The subjects are great and really interesting in my humble oppinion and the B&W conversions are spot on. I would love to see more.


----------



## SympL (Apr 17, 2009)

Very nice work in difficult lighting, Ernie.
I don't have a favorite...liking them all.
Well done.


----------



## Harmony (Apr 19, 2009)

4 is definitely my favourite - I'm a sucker for leading lines (and the ones in 4 are very powerful!).


----------



## ernie (Apr 20, 2009)

thanks for the comments and suggestion everyone, much appreciated.

@SympL: it was indeed difficult lighting, problem is that mid-day and afternoon are the periods where there are more people on the streets (=more stuff to shoot). that and getting out of bed earlier on a day off is not possible 

and one more (not 100% sharp round the face though):


----------



## SteveZ (Apr 20, 2009)

Excellent series, Ernie, each image tells its own story and tones are suberb! 
Funny, because just last week I was experimenting myself with street photography. Quite a learning curve for me and it can be quite intimidating for the photographer when people catch you trying to photograph them.


----------



## Flower Child (Apr 21, 2009)

I always find big city people photography interesting. I live in a very small town (pop. 400) and I see the same people everyday and your series is very interesting and fun to look at for someone like me. My favorite is #2. You caught a great pose in that one.


----------



## Fox Paw (Apr 21, 2009)

These are well done.  Candid shots of people have a lot of appeal.


----------



## frogbie (Apr 21, 2009)

very nice job. I think #3 is my favorite. Her face looks sorta pained, I suppose the sun could be making her squint, but it has a neat feel to it!


----------



## Hooligan Dan (Apr 21, 2009)

Great job. You balanced the dark shadows and strong highlights very well.

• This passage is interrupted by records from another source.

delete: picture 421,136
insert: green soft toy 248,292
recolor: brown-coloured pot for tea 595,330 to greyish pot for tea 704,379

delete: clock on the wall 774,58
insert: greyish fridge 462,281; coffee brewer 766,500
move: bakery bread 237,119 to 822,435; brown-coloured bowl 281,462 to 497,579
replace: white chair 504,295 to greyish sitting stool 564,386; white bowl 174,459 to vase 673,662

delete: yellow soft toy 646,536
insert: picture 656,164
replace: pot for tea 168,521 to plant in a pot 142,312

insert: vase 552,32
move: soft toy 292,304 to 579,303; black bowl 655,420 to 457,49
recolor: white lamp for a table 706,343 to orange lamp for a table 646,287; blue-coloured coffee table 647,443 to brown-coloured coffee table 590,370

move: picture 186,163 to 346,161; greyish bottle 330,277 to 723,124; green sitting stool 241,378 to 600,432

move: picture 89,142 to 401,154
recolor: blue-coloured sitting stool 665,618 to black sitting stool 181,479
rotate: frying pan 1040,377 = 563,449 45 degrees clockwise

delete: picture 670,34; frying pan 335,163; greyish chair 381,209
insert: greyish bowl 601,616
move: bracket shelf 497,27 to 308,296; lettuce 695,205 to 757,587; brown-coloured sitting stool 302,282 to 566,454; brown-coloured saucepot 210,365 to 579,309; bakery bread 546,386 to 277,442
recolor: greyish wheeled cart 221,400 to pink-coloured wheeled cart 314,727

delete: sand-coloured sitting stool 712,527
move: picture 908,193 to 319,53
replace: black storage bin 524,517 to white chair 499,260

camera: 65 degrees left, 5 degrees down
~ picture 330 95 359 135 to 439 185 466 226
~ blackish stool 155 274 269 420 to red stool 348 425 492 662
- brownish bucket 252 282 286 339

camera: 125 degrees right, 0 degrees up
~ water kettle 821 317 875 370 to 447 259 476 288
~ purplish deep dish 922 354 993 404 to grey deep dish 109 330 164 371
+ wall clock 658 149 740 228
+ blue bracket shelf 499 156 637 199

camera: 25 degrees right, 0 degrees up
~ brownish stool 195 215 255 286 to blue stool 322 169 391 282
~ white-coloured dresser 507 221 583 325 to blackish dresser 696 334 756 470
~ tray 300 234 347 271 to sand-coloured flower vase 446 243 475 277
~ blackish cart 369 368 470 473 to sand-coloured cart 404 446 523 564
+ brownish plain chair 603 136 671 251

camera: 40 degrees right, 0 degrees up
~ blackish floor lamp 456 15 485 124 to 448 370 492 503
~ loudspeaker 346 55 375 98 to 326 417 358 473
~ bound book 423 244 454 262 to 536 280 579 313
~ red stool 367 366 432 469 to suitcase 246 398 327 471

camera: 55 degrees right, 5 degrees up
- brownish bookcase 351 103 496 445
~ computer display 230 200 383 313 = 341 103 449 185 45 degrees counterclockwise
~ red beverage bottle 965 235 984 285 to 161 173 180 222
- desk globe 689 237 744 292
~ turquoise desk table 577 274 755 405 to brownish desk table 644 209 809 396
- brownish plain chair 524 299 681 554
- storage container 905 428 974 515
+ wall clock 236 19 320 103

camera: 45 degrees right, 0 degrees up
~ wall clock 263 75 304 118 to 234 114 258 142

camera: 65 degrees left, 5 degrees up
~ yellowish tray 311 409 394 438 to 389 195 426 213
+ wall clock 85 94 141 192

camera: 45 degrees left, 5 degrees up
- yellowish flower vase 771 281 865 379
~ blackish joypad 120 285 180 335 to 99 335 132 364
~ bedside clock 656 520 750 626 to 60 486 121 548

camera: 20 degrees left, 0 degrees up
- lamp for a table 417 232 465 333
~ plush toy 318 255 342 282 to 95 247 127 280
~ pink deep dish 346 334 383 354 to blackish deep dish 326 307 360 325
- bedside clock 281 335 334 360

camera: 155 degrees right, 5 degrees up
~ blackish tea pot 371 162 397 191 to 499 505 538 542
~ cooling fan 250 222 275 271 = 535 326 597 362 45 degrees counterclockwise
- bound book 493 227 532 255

Street photog is always interesting to look at.


----------



## ernie (Apr 24, 2009)

thanks for the comments everyone! street photography in a big city is indeed fun to do. there's always so much going on, and taking out one small moment in all that activity can give very interesting results.
i live in a small town as well, but luckily i live in a small country and everything here in Flanders is so crammed together, i can be in any major city within the hour.


----------



## KmH (Apr 24, 2009)

All nicely done. #4 stands out for me.


----------



## ValDR (Apr 25, 2009)

Nice series I go for the second one.


----------



## Rere (Apr 25, 2009)

Wow!!!! They are all nice. Number 1 is my favorite. Maybe you could crop it a bit, but then you would be cutting off some of the wonderful geometric lines.


----------



## johngpt (Apr 30, 2009)

Ernie, your series here was the highlight of my evening.

Way cool.


----------



## ernie (May 2, 2009)

thanks for all the kind replies everyone, much appreciated


----------



## johngpt (May 2, 2009)

Just realized, the accordionist in your last image looks amazingly like Trini Lopez.

Google him and click on 'images.'


----------